-- TRY IT --
List all lines of the data containing the word "zero".

-- DATA FOR PROCESSING --
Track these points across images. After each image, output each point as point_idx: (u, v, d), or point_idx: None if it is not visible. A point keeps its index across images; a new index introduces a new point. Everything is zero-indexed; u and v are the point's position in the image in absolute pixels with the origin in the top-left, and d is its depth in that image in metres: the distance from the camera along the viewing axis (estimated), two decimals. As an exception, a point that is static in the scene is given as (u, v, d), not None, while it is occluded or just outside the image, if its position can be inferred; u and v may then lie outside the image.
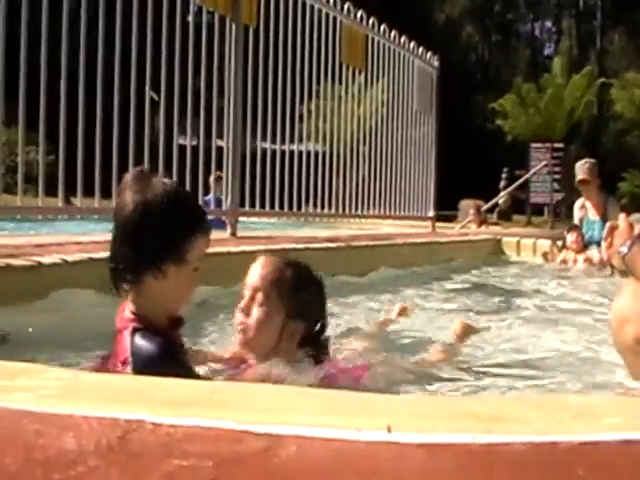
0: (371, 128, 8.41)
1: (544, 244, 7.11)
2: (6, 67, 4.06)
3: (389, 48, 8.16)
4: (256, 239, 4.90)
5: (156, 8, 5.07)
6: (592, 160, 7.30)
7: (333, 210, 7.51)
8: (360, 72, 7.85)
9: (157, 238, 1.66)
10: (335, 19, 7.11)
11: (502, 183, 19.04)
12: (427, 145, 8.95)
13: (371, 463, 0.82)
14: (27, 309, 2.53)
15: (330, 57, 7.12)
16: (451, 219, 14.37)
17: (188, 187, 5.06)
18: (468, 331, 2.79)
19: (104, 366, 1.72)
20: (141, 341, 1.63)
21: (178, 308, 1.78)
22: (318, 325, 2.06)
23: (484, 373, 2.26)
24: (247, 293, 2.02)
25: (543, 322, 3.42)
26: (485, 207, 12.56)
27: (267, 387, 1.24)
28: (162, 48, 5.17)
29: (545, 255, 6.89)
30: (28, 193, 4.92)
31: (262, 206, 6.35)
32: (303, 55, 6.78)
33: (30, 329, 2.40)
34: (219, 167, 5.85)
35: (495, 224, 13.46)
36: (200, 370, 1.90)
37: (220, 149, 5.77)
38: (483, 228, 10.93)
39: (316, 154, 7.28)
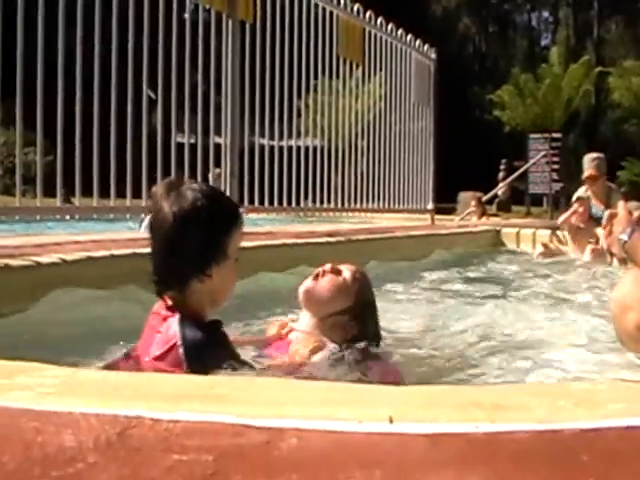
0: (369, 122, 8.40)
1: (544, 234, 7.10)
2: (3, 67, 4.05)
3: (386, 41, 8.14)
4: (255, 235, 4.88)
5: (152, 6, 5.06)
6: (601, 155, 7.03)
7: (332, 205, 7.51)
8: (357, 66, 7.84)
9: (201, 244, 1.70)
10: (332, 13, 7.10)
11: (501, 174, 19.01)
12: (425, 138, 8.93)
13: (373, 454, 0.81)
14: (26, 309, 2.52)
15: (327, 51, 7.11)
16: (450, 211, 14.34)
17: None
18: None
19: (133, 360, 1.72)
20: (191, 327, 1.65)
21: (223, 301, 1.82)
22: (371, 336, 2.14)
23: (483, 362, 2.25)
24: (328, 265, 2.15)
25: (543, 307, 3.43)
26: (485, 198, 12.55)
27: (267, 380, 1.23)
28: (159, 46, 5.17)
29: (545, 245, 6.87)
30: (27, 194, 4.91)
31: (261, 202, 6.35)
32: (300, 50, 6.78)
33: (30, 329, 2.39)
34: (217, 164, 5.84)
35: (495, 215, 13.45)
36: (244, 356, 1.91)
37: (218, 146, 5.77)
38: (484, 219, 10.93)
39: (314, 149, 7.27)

--

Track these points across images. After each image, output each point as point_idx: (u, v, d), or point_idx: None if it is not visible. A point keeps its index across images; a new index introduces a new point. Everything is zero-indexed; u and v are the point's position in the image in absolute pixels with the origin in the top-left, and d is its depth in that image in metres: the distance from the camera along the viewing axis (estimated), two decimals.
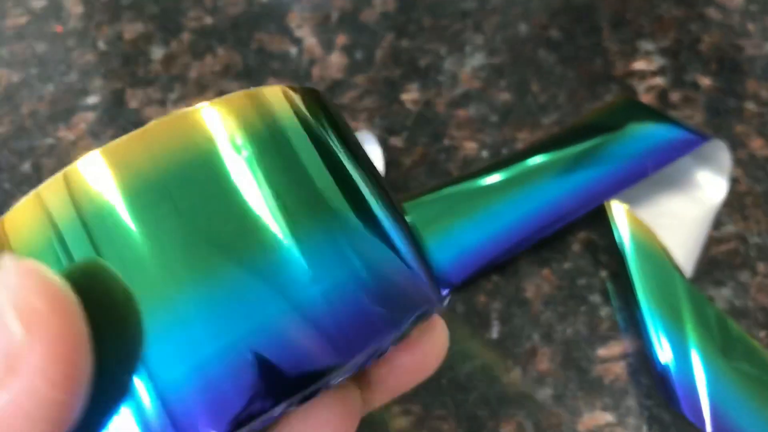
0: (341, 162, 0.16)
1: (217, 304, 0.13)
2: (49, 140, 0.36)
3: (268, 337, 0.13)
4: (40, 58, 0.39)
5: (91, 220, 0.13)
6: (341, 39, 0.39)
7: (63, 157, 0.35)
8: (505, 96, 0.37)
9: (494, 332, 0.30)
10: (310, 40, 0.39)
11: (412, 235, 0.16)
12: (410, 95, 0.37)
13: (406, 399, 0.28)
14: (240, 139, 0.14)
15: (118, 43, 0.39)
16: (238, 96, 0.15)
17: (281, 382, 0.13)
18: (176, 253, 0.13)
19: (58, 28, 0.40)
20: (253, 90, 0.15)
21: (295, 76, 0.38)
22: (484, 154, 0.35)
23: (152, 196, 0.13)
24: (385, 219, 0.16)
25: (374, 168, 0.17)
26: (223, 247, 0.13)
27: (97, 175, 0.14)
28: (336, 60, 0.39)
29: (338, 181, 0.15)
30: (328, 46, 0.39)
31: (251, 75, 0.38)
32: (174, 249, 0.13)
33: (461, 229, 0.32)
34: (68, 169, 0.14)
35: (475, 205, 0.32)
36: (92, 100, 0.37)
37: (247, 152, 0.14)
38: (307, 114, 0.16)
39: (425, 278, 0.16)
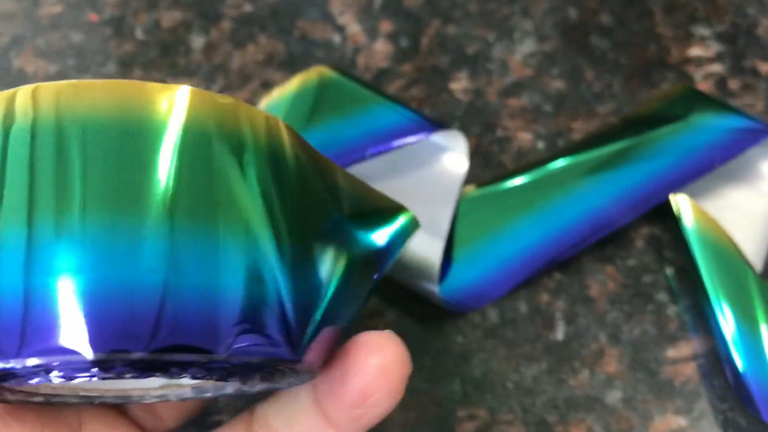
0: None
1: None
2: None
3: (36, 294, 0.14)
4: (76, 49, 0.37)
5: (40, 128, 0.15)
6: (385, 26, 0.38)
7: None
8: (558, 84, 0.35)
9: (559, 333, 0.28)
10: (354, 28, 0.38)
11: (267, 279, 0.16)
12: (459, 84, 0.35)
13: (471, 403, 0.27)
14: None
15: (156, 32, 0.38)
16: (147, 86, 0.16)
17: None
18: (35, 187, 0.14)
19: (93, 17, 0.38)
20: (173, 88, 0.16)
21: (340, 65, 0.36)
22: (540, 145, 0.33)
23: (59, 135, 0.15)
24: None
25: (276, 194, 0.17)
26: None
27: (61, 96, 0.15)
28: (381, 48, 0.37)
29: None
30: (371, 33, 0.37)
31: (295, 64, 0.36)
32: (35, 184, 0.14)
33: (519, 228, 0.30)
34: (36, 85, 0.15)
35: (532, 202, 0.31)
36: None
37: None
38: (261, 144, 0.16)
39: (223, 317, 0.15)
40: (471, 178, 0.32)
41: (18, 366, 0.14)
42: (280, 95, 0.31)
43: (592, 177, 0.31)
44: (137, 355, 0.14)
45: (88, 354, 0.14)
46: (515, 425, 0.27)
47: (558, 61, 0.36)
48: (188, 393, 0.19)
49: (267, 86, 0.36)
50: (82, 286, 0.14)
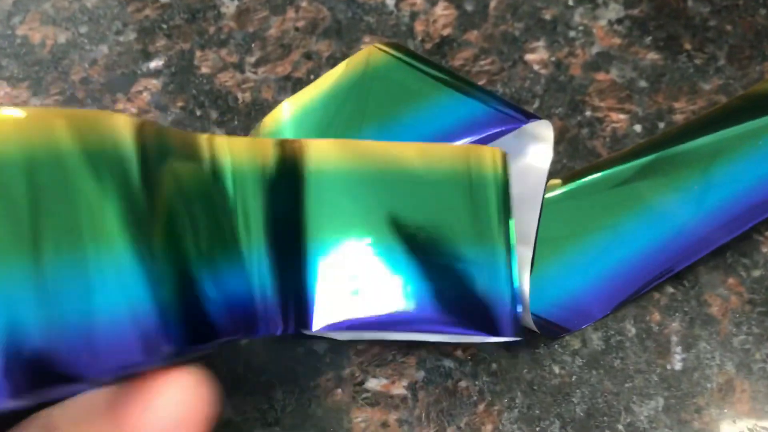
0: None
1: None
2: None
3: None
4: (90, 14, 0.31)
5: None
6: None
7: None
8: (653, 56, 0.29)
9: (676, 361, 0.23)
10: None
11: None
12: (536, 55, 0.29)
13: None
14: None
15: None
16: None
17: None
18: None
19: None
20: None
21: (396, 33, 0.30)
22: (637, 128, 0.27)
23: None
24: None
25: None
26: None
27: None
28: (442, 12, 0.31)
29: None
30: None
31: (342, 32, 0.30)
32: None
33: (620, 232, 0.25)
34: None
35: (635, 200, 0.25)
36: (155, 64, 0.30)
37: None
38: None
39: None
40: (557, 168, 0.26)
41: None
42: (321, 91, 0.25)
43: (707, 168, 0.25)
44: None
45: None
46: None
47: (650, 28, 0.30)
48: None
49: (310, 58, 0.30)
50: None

-- YOUR RESPONSE --
Track these points across images. After each image, output each point as point_idx: (u, v, d), or point_idx: None if it is not visible. A point keeps its index across images; a new index introduces a new point. Everything is zero-indexed; u and v are the point's position in the image in absolute pixels with the origin in the top-left, and d is its depth in that image in metres: the distance from the camera along the viewing axis (estimated), two decimals. As an exception, a point that is static in the scene is given as (u, v, d), not None, while it is occluded or just outside the image, if its position can be inferred; u and v may then lie outside the image.
Track these points across images. After each image, output each point as point_idx: (u, v, d), or point_idx: None if it is not visible. A point keeps its index across images; a new index introduces a new point. Everything is zero-indexed; u and v are the point's position in the image in absolute pixels with the origin in the top-left, and d is its depth in that image in metres: the distance from the camera along the viewing axis (estimated), two decimals.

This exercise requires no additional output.